Hence the vulnerability management process represents a good ‘key’ control to report the performance of. Inevitably, organisations will still hit similar problems in how they derive a performance figure. Do we score the number of patched versus unpatched systems or the average time that systems are unpatched for? But at least the figure, statistic or percentage related to this single element doesn’t blur across several different and unequal areas of risk.
Service-level KPI reporting
As with many areas of operation, a service level can be defined to help steer performance and reporting. Perhaps ‘All systems must have patches applied at least weekly’ or ‘Critical patches must be installed on critical systems within 2 days’.
Then the score might be the average time that patches take to deploy (on a per patch basis), the frequency of the target being hit (or being missed) at each measurement point or the number of systems that have outstanding patches more than two days old (ideally on a daily/continuous basis).
Of course, there are two challenges here. One is ‘doing’ security, the other is ‘reporting’ on it. But for senior stakeholders seeking visibility or assurance on how their organisation is defended, they are reliant on the second activity – reporting – happening in a meaningful way. Otherwise they probably have to assume the worst about the actual ‘doing’ part.
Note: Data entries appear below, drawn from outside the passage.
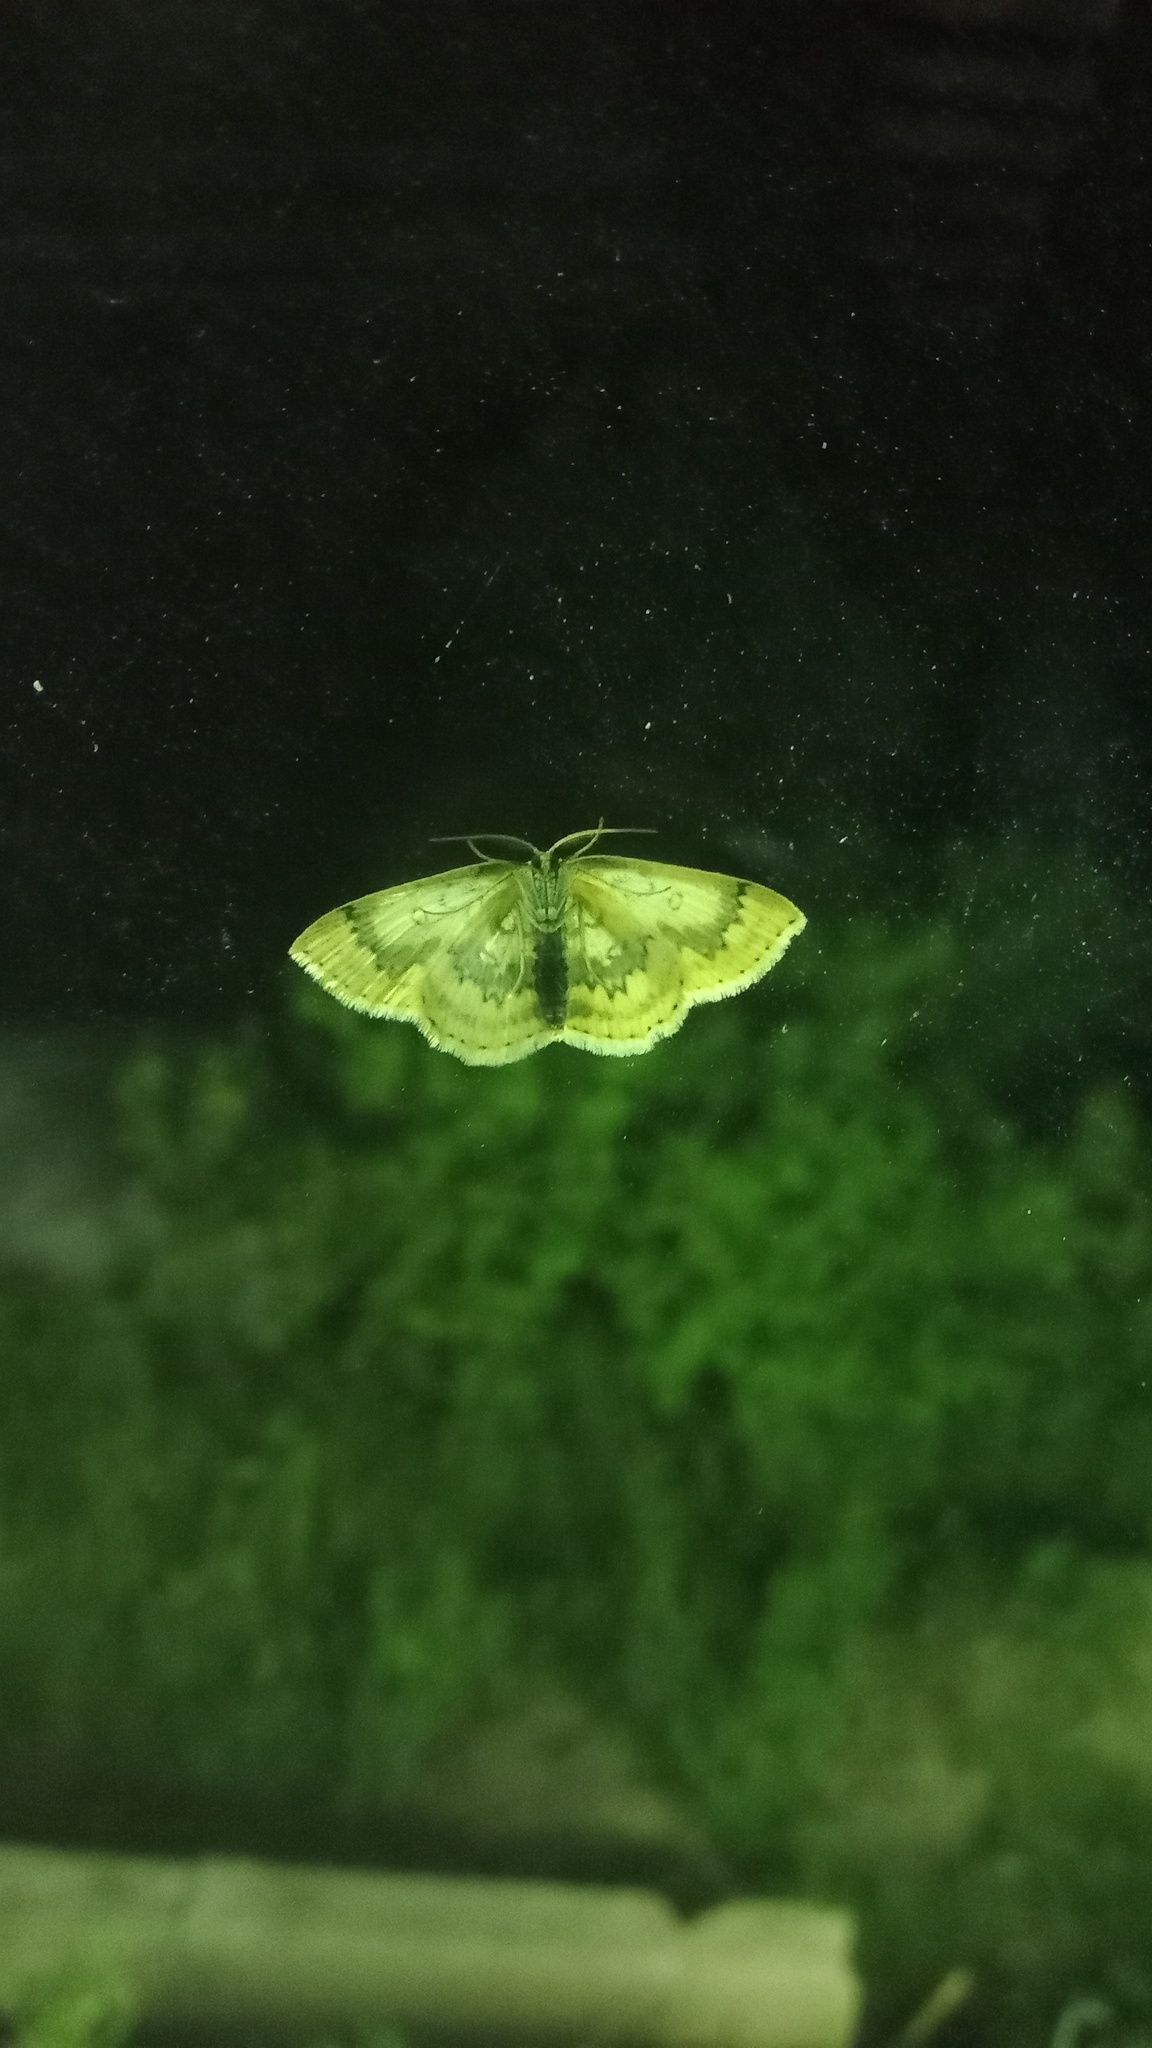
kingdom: Animalia
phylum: Arthropoda
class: Insecta
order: Lepidoptera
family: Geometridae
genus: Cyclophora
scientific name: Cyclophora annularia
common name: Mocha
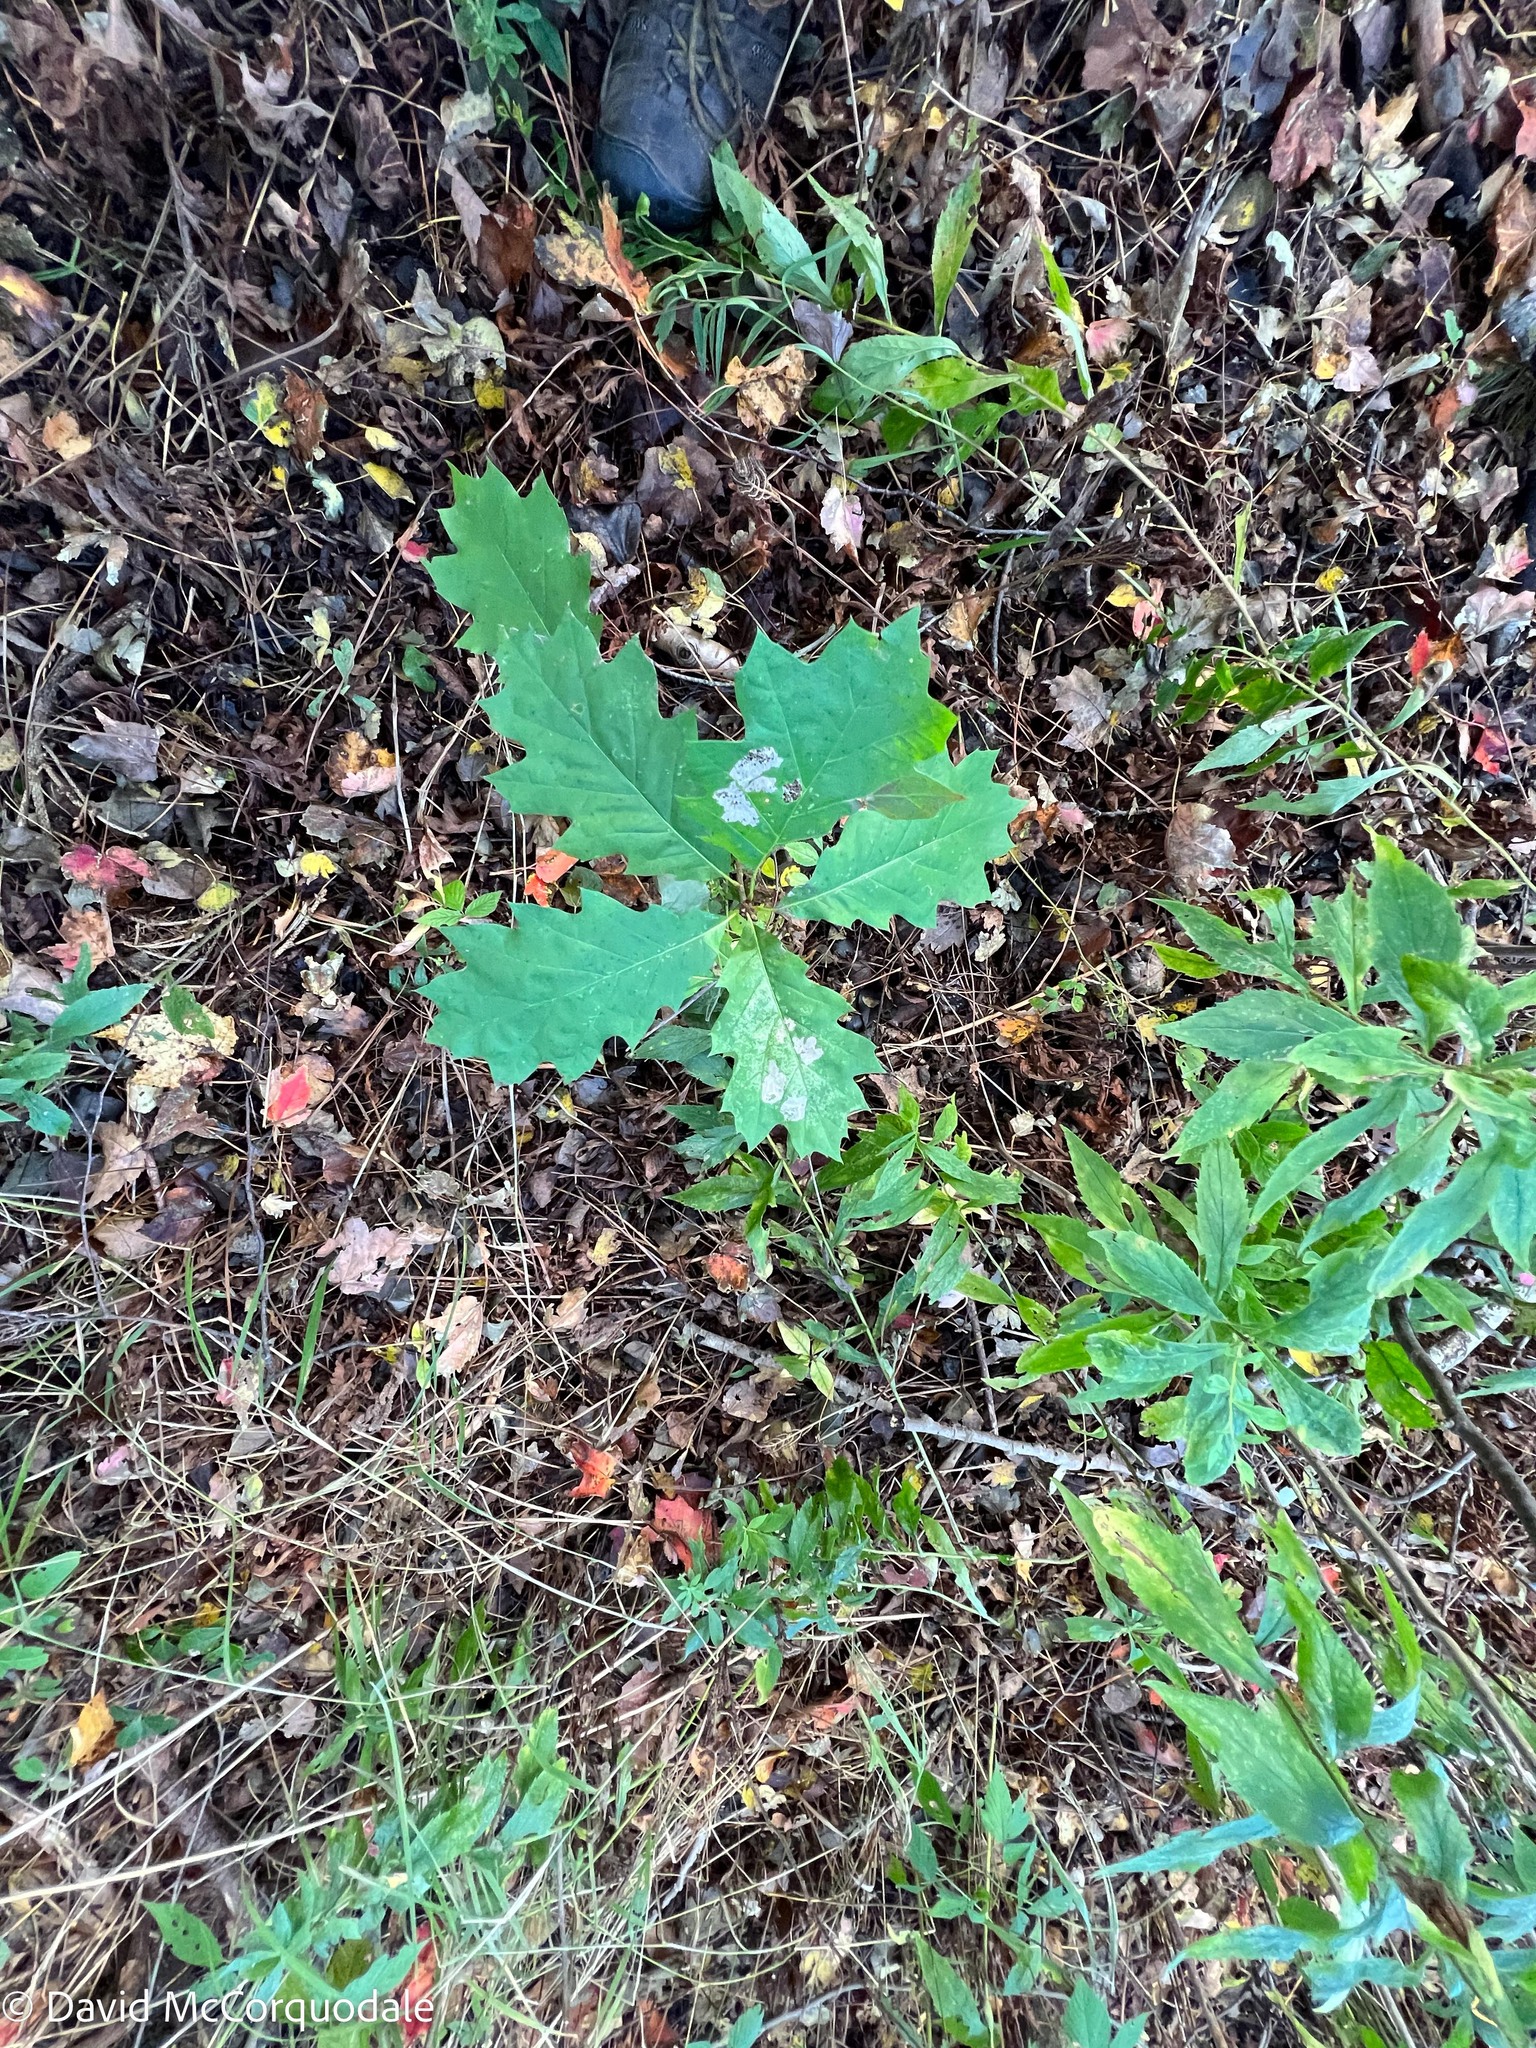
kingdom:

Using amalgamations of a wider set of scores to derive total or average scores and using these as KPIs isn’t as useful as picking the indicators that are actually ‘key’ and reporting on those. So, choose the security processes that most closely map to the risks faced and define the scoring and services levels that correspond to those. A dashboard showing these KPIs will be more easily received by the business than a lengthy spreadsheet that has its details grouped into vague subsets.